Do we need leadership

In my last post I decried the very apparent lack of true leadership qualities in the Polidickheads who we've voted into office with metronomic regularity.

Now I ask the above question. Do we need leadership??

The American revolution against the relatively (compared to today) minor abuses of the colonists by the titular rulers in England was instigated by a minority (perhaps 30%) of the colonists who considered that they would not bow to those who would deny them the freedom to decide their own fate, or who told them that the state knew better than they what was good for them. Violating willy-nilly the very laws which citizens of England had secured by vigorous struggle hundreds of years before, rendering those laws inapplicable to the colonies.

So they fought, and won the defining struggle of their age, sparking short years later, in other countries, the same kinds of struggles.

Theirs was an age of thinkers. Unhampered by 24/7/365 noise from radio, TV, internet, and untold thousands of ad agencies telling them what they needed, they set out to establish a Republic, governed by laws, which supposedly would apply to all men equally. (we won't go into several of the hypocrisies in that last. Suffice it to say that we are still trying to overcome them)

These thinkers understood the differences between the Rule of Law and the Rule of the Mob. That's why we were given a Republic where the Rule of Law was supposed to be paramount.

But there is always a catch, it seems.

Alexis deTocqueville in his seminal work, Democracy In America written in the 1830s, believed that America’s version of democracy suffered from a fatal flaw, a flaw that derived from the American character itself.

DeToqueville observed that Americans had two conflicting desires: (1) The desire to be free, and (2) the desire to be led. It is America’s second desire that has now led to the undoing of the first.

Irrespective of America’s truly revolutionary Declaration of Independence and extraordinary Constitution, America today has become a debased mockery of the founding fathers’ original dream and the manifestation of DeToqueville’s dire predictions; and, this November, Americans will again go to the polls to choose “their masters”.

This is what DeToqueville said of the process:

It is in vain to summon a people, who have been rendered so dependent on the central power to choose from time to time the representatives of that power; this rare and brief exercise of their free choice, however important it may be, will not prevent them from gradually losing the faculties of thinking, feeling, and acting for themselves, and thus gradually falling below the level of humanity.

There are still may thinkers and doers in this country. The Internet acts as a forum to many of them. But, consider this. The media rails against the imposition of internet restrictions by China during the impending Olympics......and rightly so......but do little about the efforts by government here at home from trying to do the same.

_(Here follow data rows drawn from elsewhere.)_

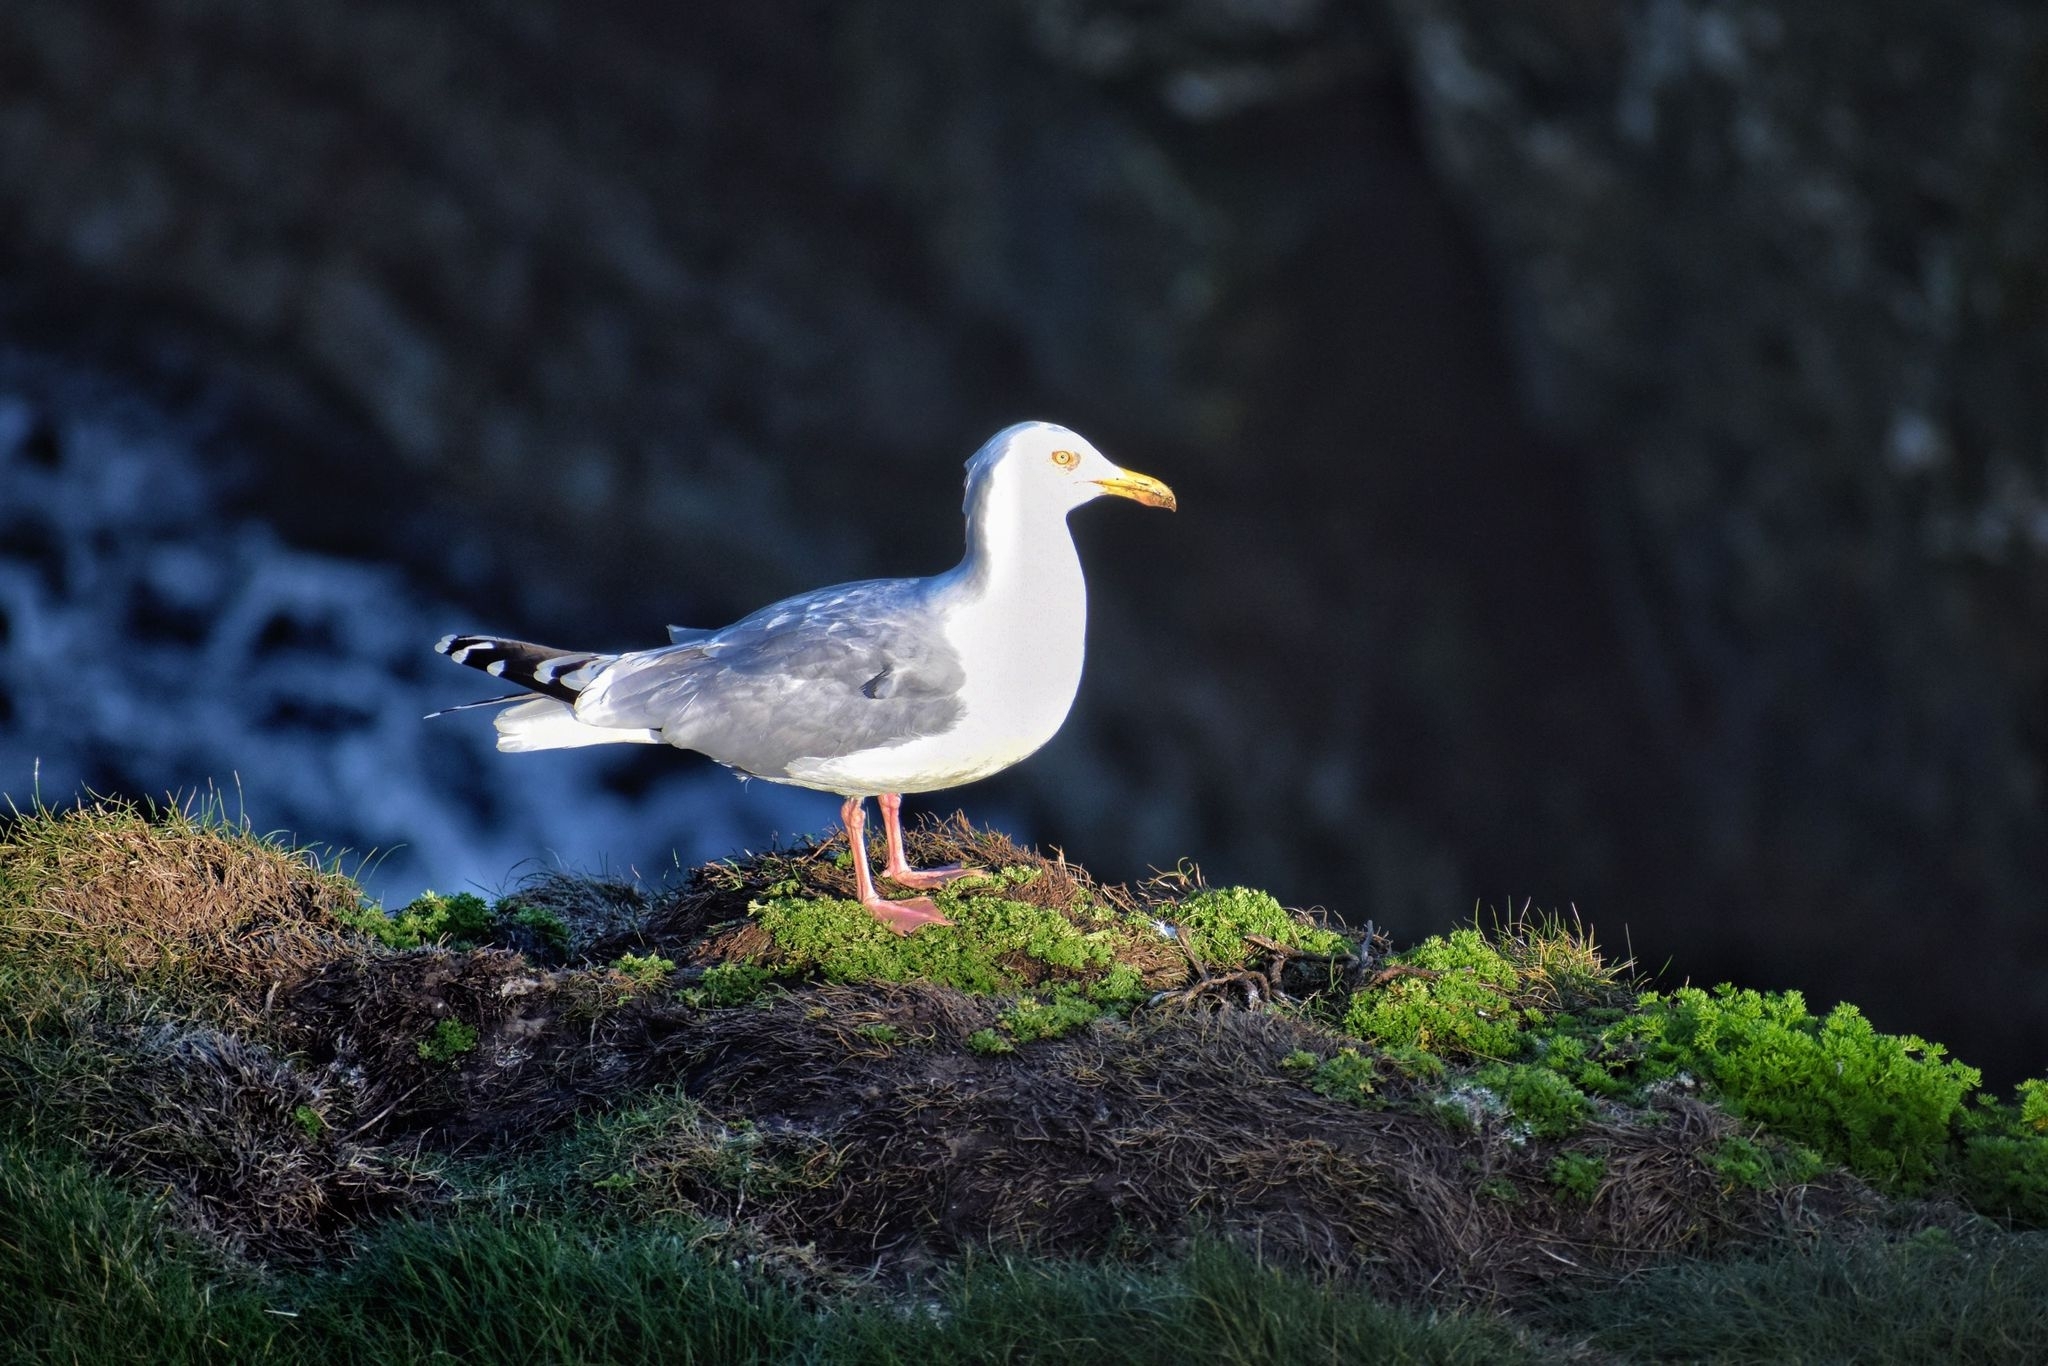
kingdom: Animalia
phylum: Chordata
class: Aves
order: Charadriiformes
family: Laridae
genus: Larus
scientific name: Larus argentatus
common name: Herring gull
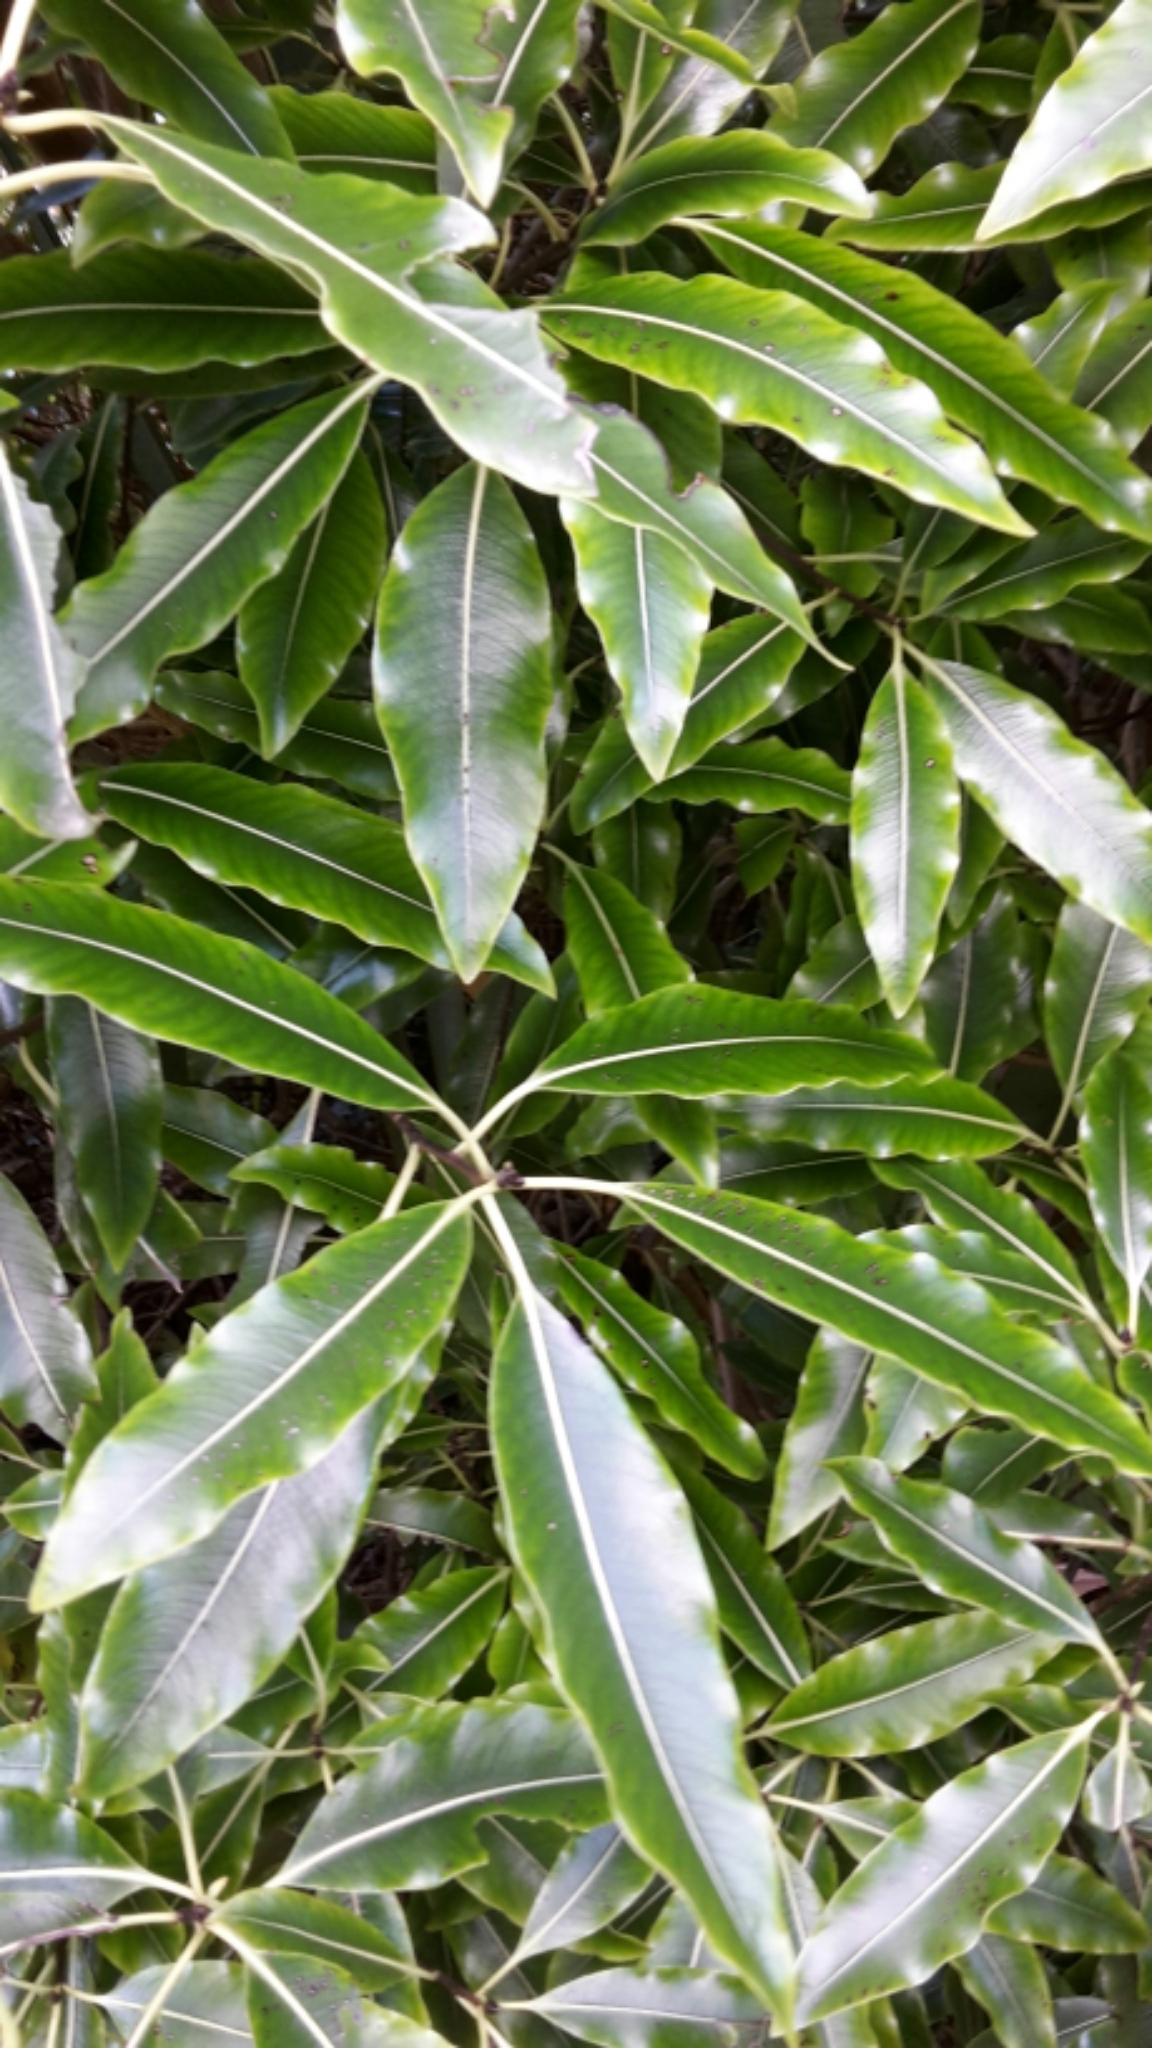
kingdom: Plantae
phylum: Tracheophyta
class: Magnoliopsida
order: Apiales
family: Pittosporaceae
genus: Pittosporum
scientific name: Pittosporum eugenioides
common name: Lemonwood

Ultimately the free flow of information brought down the evil Empire of the old Soviet Union. Do you not think that our own rulers didn't see that and ponder the implications to themselves.

I am not saying Americans or others should not vote in elections; but, if they do, they should be cognizant of what they expect will be accomplished. Most Americans still hope their votes once every two or four years will correct the direction this once great nation has taken. They will not.

What will save us, if we are to be saved, is for free men and women to exercise their freedom, in all aspects of their lives, limiting, in as much as is possible in your own situation, the slavery they seek to impose on us.

Whether, or not, the handcuffs are lined with velvet.

1 comment:

Jean said...

I believe the individual in all of us should never be lost, nor the responsibilities that go with it.